Extracted data entries:
○ ○ ○

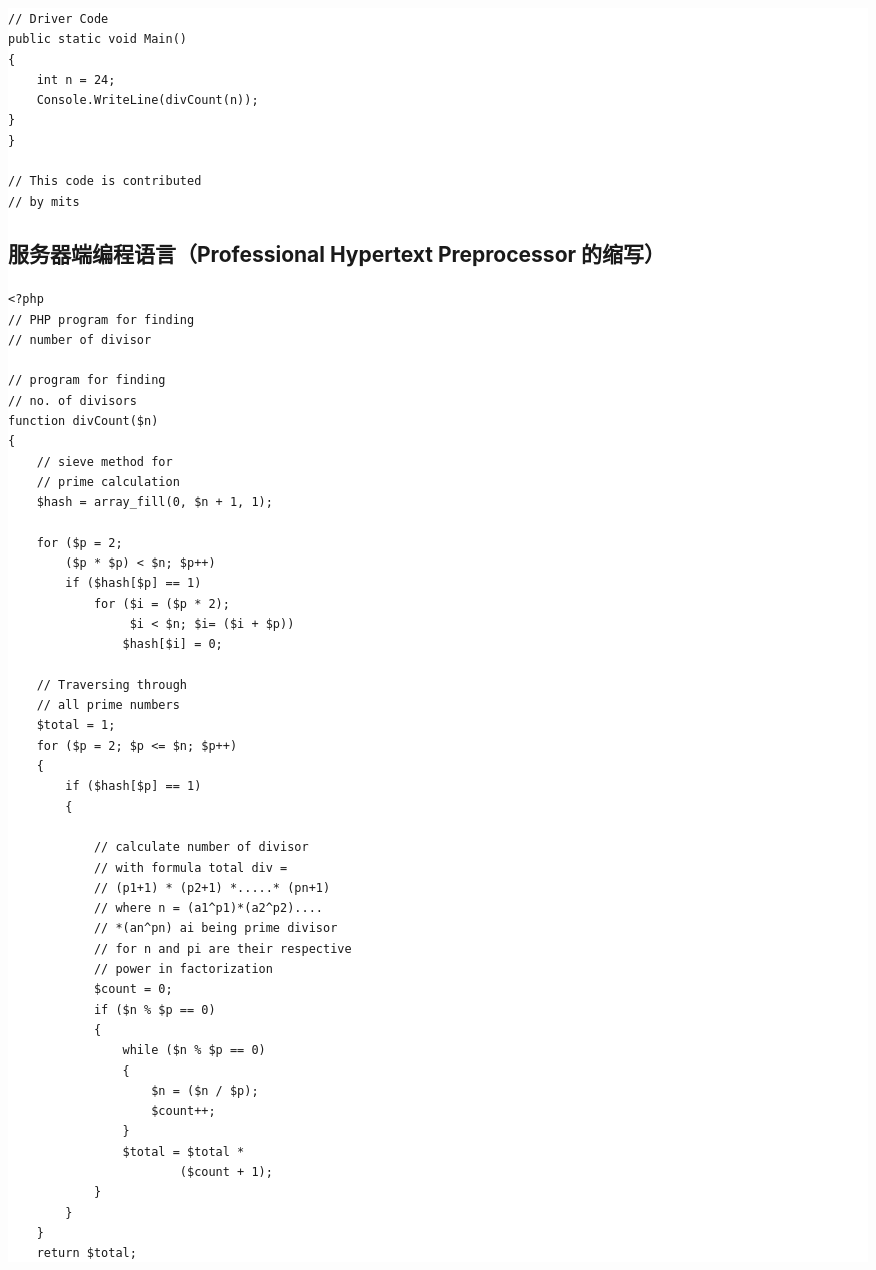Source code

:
 ```
// Driver Code
public static void Main()
{
    int n = 24;
    Console.WriteLine(divCount(n));
}
}

// This code is contributed 
// by mits
```

## 服务器端编程语言（Professional Hypertext Preprocessor 的缩写）

```
<?php
// PHP program for finding 
// number of divisor

// program for finding 
// no. of divisors
function divCount($n)
{
    // sieve method for
    // prime calculation
    $hash = array_fill(0, $n + 1, 1);

    for ($p = 2; 
        ($p * $p) < $n; $p++)
        if ($hash[$p] == 1)
            for ($i = ($p * 2); 
                 $i < $n; $i= ($i + $p))
                $hash[$i] = 0;

    // Traversing through 
    // all prime numbers
    $total = 1;
    for ($p = 2; $p <= $n; $p++)
    {
        if ($hash[$p] == 1) 
        {

            // calculate number of divisor
            // with formula total div = 
            // (p1+1) * (p2+1) *.....* (pn+1)
            // where n = (a1^p1)*(a2^p2).... 
            // *(an^pn) ai being prime divisor
            // for n and pi are their respective 
            // power in factorization
            $count = 0;
            if ($n % $p == 0) 
            {
                while ($n % $p == 0)
                {
                    $n = ($n / $p);
                    $count++;
                }
                $total = $total * 
                        ($count + 1);
            }
        }
    }
    return $total;
```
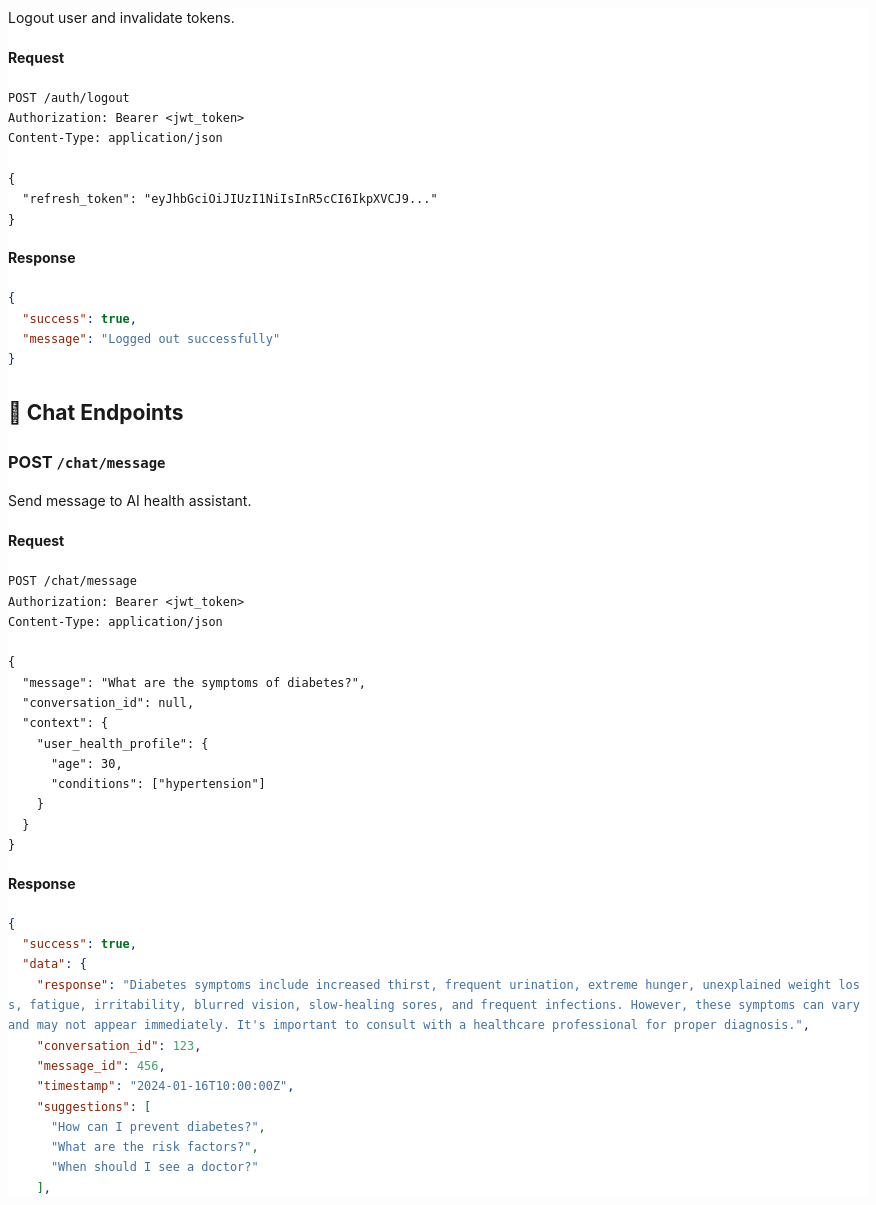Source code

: Logout user and invalidate tokens.

#### Request

```http
POST /auth/logout
Authorization: Bearer <jwt_token>
Content-Type: application/json

{
  "refresh_token": "eyJhbGciOiJIUzI1NiIsInR5cCI6IkpXVCJ9..."
}
```

#### Response

```json
{
  "success": true,
  "message": "Logged out successfully"
}
```

## 💬 Chat Endpoints

### POST `/chat/message`

Send message to AI health assistant.

#### Request

```http
POST /chat/message
Authorization: Bearer <jwt_token>
Content-Type: application/json

{
  "message": "What are the symptoms of diabetes?",
  "conversation_id": null,
  "context": {
    "user_health_profile": {
      "age": 30,
      "conditions": ["hypertension"]
    }
  }
}
```

#### Response

```json
{
  "success": true,
  "data": {
    "response": "Diabetes symptoms include increased thirst, frequent urination, extreme hunger, unexplained weight loss, fatigue, irritability, blurred vision, slow-healing sores, and frequent infections. However, these symptoms can vary and may not appear immediately. It's important to consult with a healthcare professional for proper diagnosis.",
    "conversation_id": 123,
    "message_id": 456,
    "timestamp": "2024-01-16T10:00:00Z",
    "suggestions": [
      "How can I prevent diabetes?",
      "What are the risk factors?",
      "When should I see a doctor?"
    ],
```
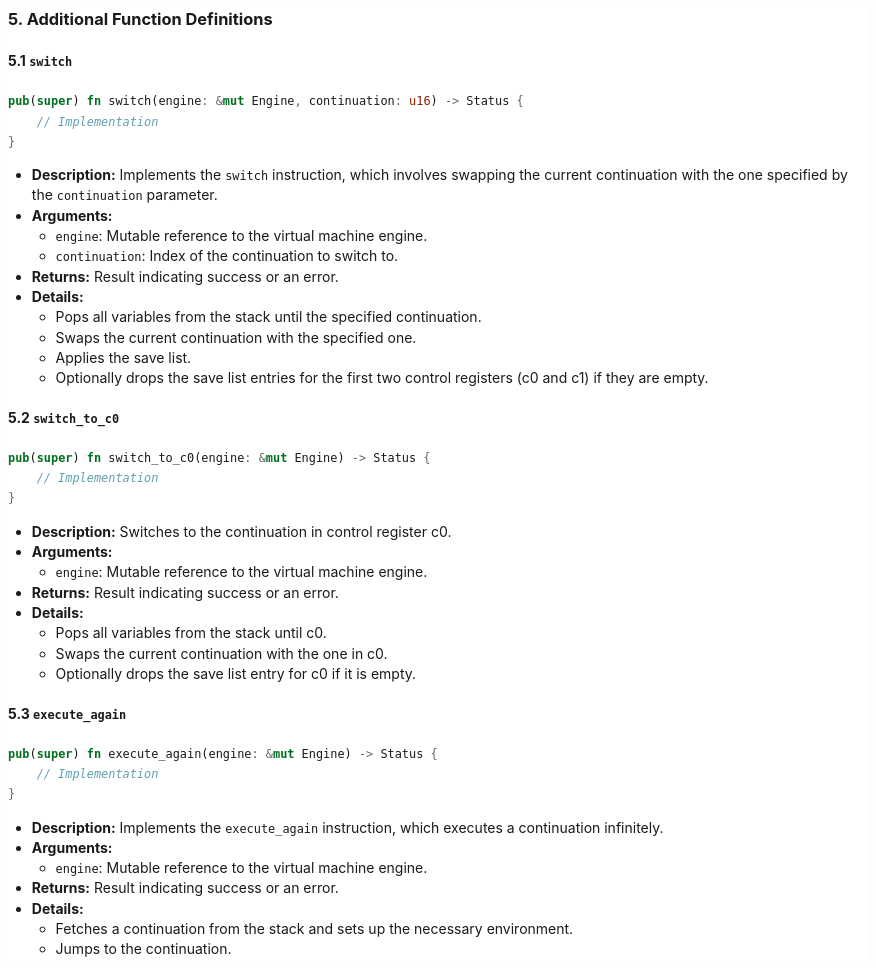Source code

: ### 5. Additional Function Definitions

#### 5.1 `switch`

```rust
pub(super) fn switch(engine: &mut Engine, continuation: u16) -> Status {
    // Implementation
}
```

- **Description:** Implements the `switch` instruction, which involves swapping the current continuation with the one specified by the `continuation` parameter.
- **Arguments:**
  - `engine`: Mutable reference to the virtual machine engine.
  - `continuation`: Index of the continuation to switch to.
- **Returns:** Result indicating success or an error.
- **Details:**
  - Pops all variables from the stack until the specified continuation.
  - Swaps the current continuation with the specified one.
  - Applies the save list.
  - Optionally drops the save list entries for the first two control registers (c0 and c1) if they are empty.

#### 5.2 `switch_to_c0`

```rust
pub(super) fn switch_to_c0(engine: &mut Engine) -> Status {
    // Implementation
}
```

- **Description:** Switches to the continuation in control register c0.
- **Arguments:**
  - `engine`: Mutable reference to the virtual machine engine.
- **Returns:** Result indicating success or an error.
- **Details:**
  - Pops all variables from the stack until c0.
  - Swaps the current continuation with the one in c0.
  - Optionally drops the save list entry for c0 if it is empty.

#### 5.3 `execute_again`

```rust
pub(super) fn execute_again(engine: &mut Engine) -> Status {
    // Implementation
}
```

- **Description:** Implements the `execute_again` instruction, which executes a continuation infinitely.
- **Arguments:**
  - `engine`: Mutable reference to the virtual machine engine.
- **Returns:** Result indicating success or an error.
- **Details:**
  - Fetches a continuation from the stack and sets up the necessary environment.
  - Jumps to the continuation.

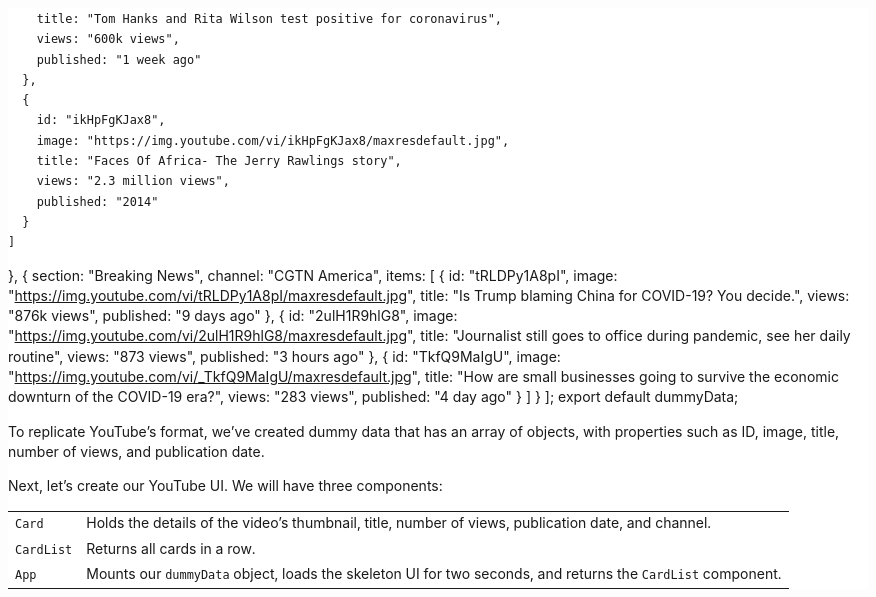         title: "Tom Hanks and Rita Wilson test positive for coronavirus",
        views: "600k views",
        published: "1 week ago"
      },
      {
        id: "ikHpFgKJax8",
        image: "https://img.youtube.com/vi/ikHpFgKJax8/maxresdefault.jpg",
        title: "Faces Of Africa- The Jerry Rawlings story",
        views: "2.3 million views",
        published: "2014"
      }
    ]
  },
  {
    section: "Breaking News",
    channel: "CGTN America",
    items: [
      {
        id: "tRLDPy1A8pI",
        image: "https://img.youtube.com/vi/tRLDPy1A8pI/maxresdefault.jpg",
        title: "Is Trump blaming China for COVID-19? You decide.",
        views: "876k views",
        published: "9 days ago"
      },
      {
        id: "2ulH1R9hlG8",
        image: "https://img.youtube.com/vi/2ulH1R9hlG8/maxresdefault.jpg",
        title: "Journalist still goes to office during pandemic, see her daily routine",
        views: "873 views",
        published: "3 hours ago"
      },
      {
        id: "TkfQ9MaIgU",
        image: "https://img.youtube.com/vi/_TkfQ9MaIgU/maxresdefault.jpg",
        title: "How are small businesses going to survive the economic downturn of the COVID-19 era?",
        views: "283 views",
        published: "4 day ago"
      }
    ]
  }
];
export default dummyData;
</code></pre>
</div>

To replicate YouTube’s format, we’ve created dummy data that has an array of objects, with properties such as ID, image, title, number of views, and publication date.

Next, let’s create our YouTube UI. We will have three components:

<table class="tablesaw" data-tablesaw-mode="stack" data-tablesaw-minimap>
  <tbody>
    <tr>
      <td><code>Card</code></td>
      <td>Holds the details of the video’s thumbnail, title, number of views, publication date, and channel.</td>
    </tr>
    <tr>
      <td><code>CardList</code></td>
      <td>Returns all cards in a row.</td>
    </tr>
    <tr>
      <td><code>App</code></td>
      <td>Mounts our <code>dummyData</code> object, loads the skeleton UI for two seconds, and returns the <code>CardList</code> component.</td>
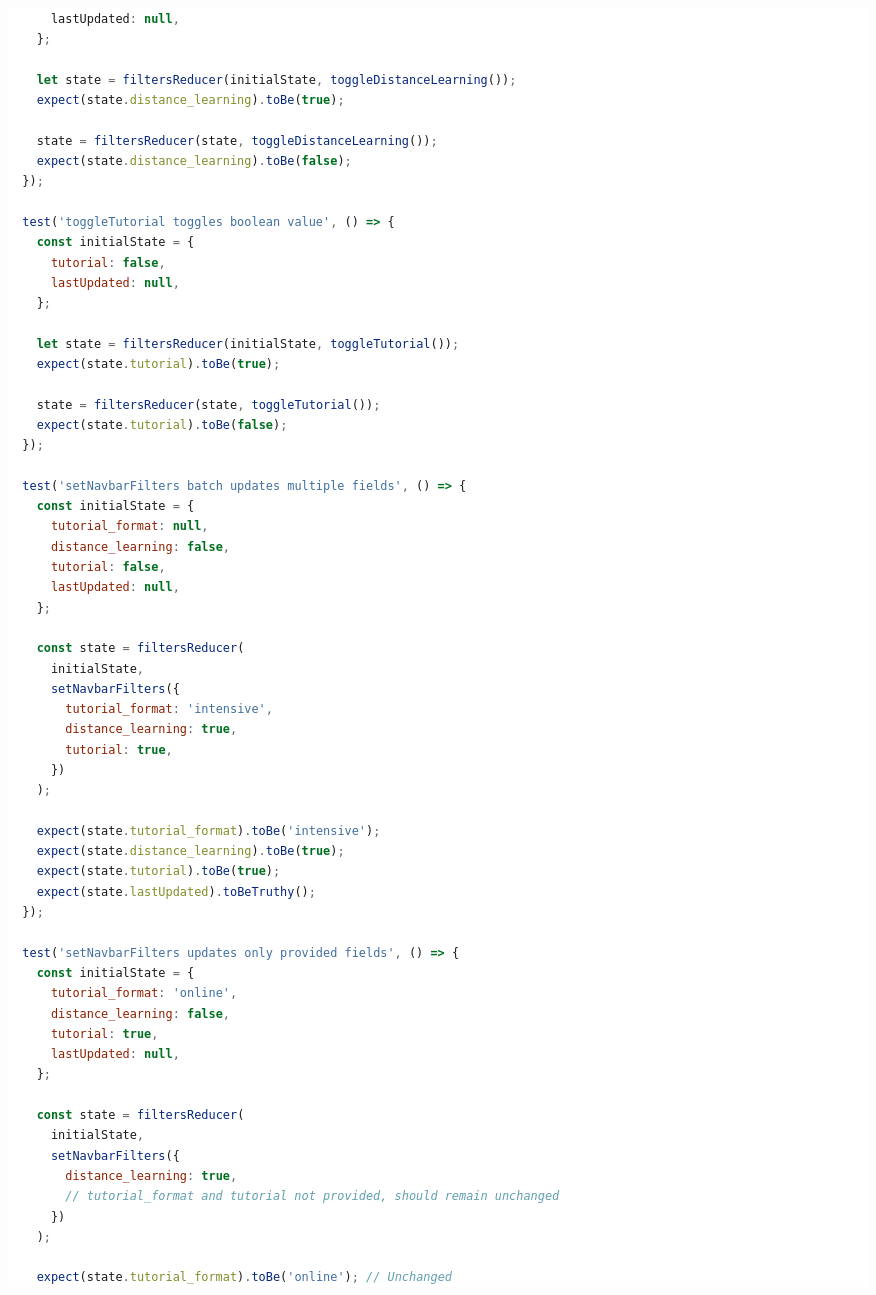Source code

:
 ```javascript
      lastUpdated: null,
    };

    let state = filtersReducer(initialState, toggleDistanceLearning());
    expect(state.distance_learning).toBe(true);

    state = filtersReducer(state, toggleDistanceLearning());
    expect(state.distance_learning).toBe(false);
  });

  test('toggleTutorial toggles boolean value', () => {
    const initialState = {
      tutorial: false,
      lastUpdated: null,
    };

    let state = filtersReducer(initialState, toggleTutorial());
    expect(state.tutorial).toBe(true);

    state = filtersReducer(state, toggleTutorial());
    expect(state.tutorial).toBe(false);
  });

  test('setNavbarFilters batch updates multiple fields', () => {
    const initialState = {
      tutorial_format: null,
      distance_learning: false,
      tutorial: false,
      lastUpdated: null,
    };

    const state = filtersReducer(
      initialState,
      setNavbarFilters({
        tutorial_format: 'intensive',
        distance_learning: true,
        tutorial: true,
      })
    );

    expect(state.tutorial_format).toBe('intensive');
    expect(state.distance_learning).toBe(true);
    expect(state.tutorial).toBe(true);
    expect(state.lastUpdated).toBeTruthy();
  });

  test('setNavbarFilters updates only provided fields', () => {
    const initialState = {
      tutorial_format: 'online',
      distance_learning: false,
      tutorial: true,
      lastUpdated: null,
    };

    const state = filtersReducer(
      initialState,
      setNavbarFilters({
        distance_learning: true,
        // tutorial_format and tutorial not provided, should remain unchanged
      })
    );

    expect(state.tutorial_format).toBe('online'); // Unchanged
```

○ ○ ○

◆ **YOUR INSTRUCTIONS**: Going through the data above, return each line with the word "Description".

◆ **THE ANSWER**:
- **Description:** Implements the `switch` instruction, which involves swapping the current continuation with the one specified by the `continuation` parameter.
- **Description:** Switches to the continuation in control register c0.
- **Description:** Implements the `execute_again` instruction, which executes a continuation infinitely.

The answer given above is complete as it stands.